■ Passage to read ■

Nick Cave — who has known more grief than most, having lost his young son and lost his own father at a young age, but has remained an unrelenting guardian of joy — takes up the question of that transmutation on the pages of his altogether magnificent book Faith, Hope and Carnage (public library).

Nick Cave transmuting. (Photograph: Sacha Lecca)

An epoch after Carl Jung examined the relationship between suffering and creativity, he considers “these terrible, devastating opportunities that bring amelioration and transformation”:

Perhaps grief can be seen as a kind of exalted state where the person who is grieving is the closest they will ever be to the fundamental essence of things. Because, in grief, you become deeply acquainted with the idea of human mortality. You go to a very dark place and experience the extremities of your own pain — you are taken to the very limits of suffering. As far as I can see, there is a transformative aspect to this place of suffering. We are essentially altered or remade by it. Now, this process is terrifying, but in time you return to the world with some kind of knowledge that has something to do with our vulnerability as participants in this human drama. Everything seems so fragile and precious and heightened, and the world and the people in it seem so endangered, and yet so beautiful.

■ Given data ■

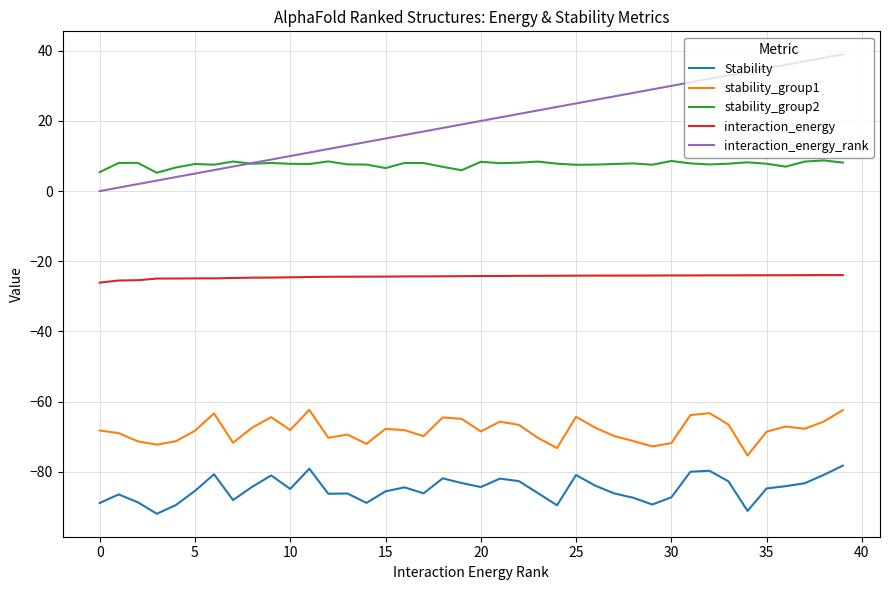

True or false: Stability and interaction_energy_rank cross at least once.

False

■ Task objective ■
Continue the passage on Nick Cave and grief, starting after its final sentence about the world seeming "so endangered, and yet so beautiful."

■ Exercise response ■
In a passage that calls to mind the great Buddhist teacher Pema Chödrön’s insistence that “only to the extent that we expose ourselves over and over to annihilation can that which is indestructible be found in us,” he adds:

Suffering is, by its nature, the primary mechanism of change… It somehow presents us with the opportunity to transform into something else, something different, hopefully something better… This change is not something we necessarily seek out; rather, change is often brought to bear upon us, through a shattering or annihilation of our former selves.

Reflecting on how his son’s death left him feeling unbearably alone and at the same time “swept up in a kind of commonality of human suffering,” he recounts the lifeline of kindness that strangers extended to him and his wife — “points of light” lit up by that silent understanding of suffering we all carry in our marrow, illuminating the deepest truth of human nature that we have been bamboozled into disbelieving:

We began to see, in a profound way, that people were kind. People cared. I know that sounds simplistic, maybe even naïve, but I came to the conclusion that the world wasn’t bad, at all — in fact, what we think of as bad, or as sin, is actually suffering. And that the world is not animated by evil, as we are so often told, but by love, and that, despite the suffering of the world, or maybe in defiance of it, people mostly just cared. I think Susie and I instinctively understood that we needed to move towards this loving force, or perish.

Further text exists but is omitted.